For every string literal, I must decide whether it needs to be A) macro wrapped, B) prefixed, C) neither. [Basically, native char*, or UTF-16.]
This is the case not only for new code, but for existing code (existing code probably contains over 100,000 instances of such variables and literals).
[Ignore for now, that I want to be able to do both MBCS and unicode builds. That's not the issue. Pretend I'll be doing only unicode builds.]
For every single function or method call, I must insure that the expected string types are passed.
The code base consists of 4 "categories": A) Windows API, B) Third-party API/code, C) my libraries, D) my applications.
Strings are being "passed around all over the place" within a code category and between them.
It would be ever so much better if all functions (Windows API, my code, third-party code) used the same string/character type.
However, I can't very well convert the third-party libraries to use TCHAR, _T(), etc.
I'd have to do that every time a new version of a library was released.
[Incidentally, one library I use is Boost.]
In addition to having to choose the "right" string type for every variable and literal, it appears that I'll have to add a great number of string-conversion calls to my code, continually convert between UTF-16 and UTF-8/ASCII.
It seems to me that Microsoft created a programming nightmare by going with UTF-16.
It further seems to me that they avoided a relatively minor inconvenience to themselves (to maintain DLL compatibility), by inflicting an absurdly high cost on non-Microsoft developers.
Am I missing something?
If Microsoft had just "gone with" UTF-8, UTF-8 could be passed "everywhere". The whole nightmare would not exist. It would have been simplicity itself.
[Yes, some third-party code (at that time) might not have dealt correctly with multi-byte UTF-8 characters. However, it could have been updated to do so.]
How do I approach the conversion?
A) Use a UTF-16 "infrastructure", and write a wrapper around every third-party library?
B) Use a UTF-8 "infrastructure", and write a wrapper around the Windows API?
For example, a CEditUTF8 class, as a drop-in replacement for CEdit.
C) Decide, individually, for every string variable and literal, the appropriate type, and add ad-hoc calls to string conversion functions all over my code?
It strikes me as Microsoft having made a phenomenally selfish decision by going with UTF-16 (which should have been rejected by the developer community).
Maybe I'm wrong.
Maybe I'm missing something.
It appears to me that even if there were no third-party library issue, the decision to "go with" UTF-16 greatly complicates source code.
The third-party compatibility issue makes the situation at least 10 times worse.
For new code, nearly half my programming effort will be dealing with string-type issues.
In addition to "mixed" strings making code far messier, there is inefficiency due to conversions.

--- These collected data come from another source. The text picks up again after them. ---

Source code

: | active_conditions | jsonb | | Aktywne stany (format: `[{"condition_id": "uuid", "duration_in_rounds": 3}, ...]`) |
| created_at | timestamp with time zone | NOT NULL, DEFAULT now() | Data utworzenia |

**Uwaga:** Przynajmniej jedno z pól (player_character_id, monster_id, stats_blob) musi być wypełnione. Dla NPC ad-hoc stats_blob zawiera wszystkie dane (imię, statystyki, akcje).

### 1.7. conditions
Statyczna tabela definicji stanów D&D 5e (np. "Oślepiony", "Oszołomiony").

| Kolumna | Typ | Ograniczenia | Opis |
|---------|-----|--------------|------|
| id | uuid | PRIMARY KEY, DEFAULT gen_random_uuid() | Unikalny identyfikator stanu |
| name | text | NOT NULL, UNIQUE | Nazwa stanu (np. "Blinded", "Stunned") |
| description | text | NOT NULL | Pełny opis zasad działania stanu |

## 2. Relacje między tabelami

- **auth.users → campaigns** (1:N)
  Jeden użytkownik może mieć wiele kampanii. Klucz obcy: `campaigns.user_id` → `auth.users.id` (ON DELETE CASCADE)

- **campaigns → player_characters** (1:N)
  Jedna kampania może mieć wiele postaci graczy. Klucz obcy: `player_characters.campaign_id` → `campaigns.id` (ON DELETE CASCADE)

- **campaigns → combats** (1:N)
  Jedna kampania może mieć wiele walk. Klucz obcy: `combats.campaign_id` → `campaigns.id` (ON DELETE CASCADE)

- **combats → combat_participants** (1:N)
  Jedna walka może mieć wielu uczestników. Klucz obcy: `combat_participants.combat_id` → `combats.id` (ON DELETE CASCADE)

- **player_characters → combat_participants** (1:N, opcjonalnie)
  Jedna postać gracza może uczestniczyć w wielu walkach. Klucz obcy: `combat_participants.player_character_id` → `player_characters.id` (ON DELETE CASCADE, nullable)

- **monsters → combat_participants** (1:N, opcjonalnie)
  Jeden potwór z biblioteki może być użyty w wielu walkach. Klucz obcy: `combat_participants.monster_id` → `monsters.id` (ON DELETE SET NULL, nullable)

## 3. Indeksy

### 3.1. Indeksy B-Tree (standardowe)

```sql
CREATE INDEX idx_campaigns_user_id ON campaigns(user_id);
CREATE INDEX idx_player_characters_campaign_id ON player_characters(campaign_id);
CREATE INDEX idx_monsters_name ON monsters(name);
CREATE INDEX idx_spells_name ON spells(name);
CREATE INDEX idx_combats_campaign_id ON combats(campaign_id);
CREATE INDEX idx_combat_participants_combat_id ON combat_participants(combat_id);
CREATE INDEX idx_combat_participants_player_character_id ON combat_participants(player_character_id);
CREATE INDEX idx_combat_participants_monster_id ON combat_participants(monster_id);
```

If I adopt solution (C), converting existing code may require inspection of every use of the "char" keyword, every use of string, etc.
Yet another consideration: I prefer to make my library code portable, if possible (to isolate OS-dependent code). This string issue complicates the writing of portable code.
Now, even code that is completely OS-independent must contain "Microsoftisms", to address
string/character type issues.
It all could have been so simple.
COMMENTS? SUGGESTIONS? DERISION? LAUGHS? INSULTS? COMMISERATION? AGREEMENT?
P.S.
I wrote a utility to wrap string literals with _T() **. However, it can't determine which literals to wrap (it's not smart enough to parse the source code, and determine the types of the variables to which the literal is being assigned). Even if it could, it wouldn't solve the problems of variable types, or conversion calls.
** This wasn't done via regular expression search and replace:
Firstly, there were too many exceptions (include directives, various macros, embedded double quotes, comments - both // and /**/ - and various other "special cases").
Secondly, Visual Studio search and replace is bugged: Search and replace IN FILES does not work if regular expressions are enabled (I have used SED to get around this).